Job: Can you reproduce each of the rows below word for word and character for character, changing nothing?

Data to use:
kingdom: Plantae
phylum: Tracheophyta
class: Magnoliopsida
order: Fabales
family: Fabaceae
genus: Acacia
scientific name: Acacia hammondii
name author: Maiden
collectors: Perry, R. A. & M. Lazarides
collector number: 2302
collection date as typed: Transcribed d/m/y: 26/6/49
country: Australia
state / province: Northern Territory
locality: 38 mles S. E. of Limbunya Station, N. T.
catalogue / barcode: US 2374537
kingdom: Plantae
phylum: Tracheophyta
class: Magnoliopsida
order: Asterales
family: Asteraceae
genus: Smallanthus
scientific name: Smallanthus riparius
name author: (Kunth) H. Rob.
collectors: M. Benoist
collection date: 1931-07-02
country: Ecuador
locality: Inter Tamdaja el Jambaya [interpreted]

Finished exercise:
kingdom: Plantae
phylum: Tracheophyta
class: Magnoliopsida
order: Fabales
family: Fabaceae
genus: Acacia
scientific name: Acacia hammondii
name author: Maiden
collectors: Perry, R. A. & M. Lazarides
collector number: 2302
collection date as typed: Transcribed d/m/y: 26/6/49
country: Australia
state / province: Northern Territory
locality: 38 mles S. E. of Limbunya Station, N. T.
catalogue / barcode: US 2374537
kingdom: Plantae
phylum: Tracheophyta
class: Magnoliopsida
order: Asterales
family: Asteraceae
genus: Smallanthus
scientific name: Smallanthus riparius
name author: (Kunth) H. Rob.
collectors: M. Benoist
collection date: 1931-07-02
country: Ecuador
locality: Inter Tamdaja el Jambaya [interpreted]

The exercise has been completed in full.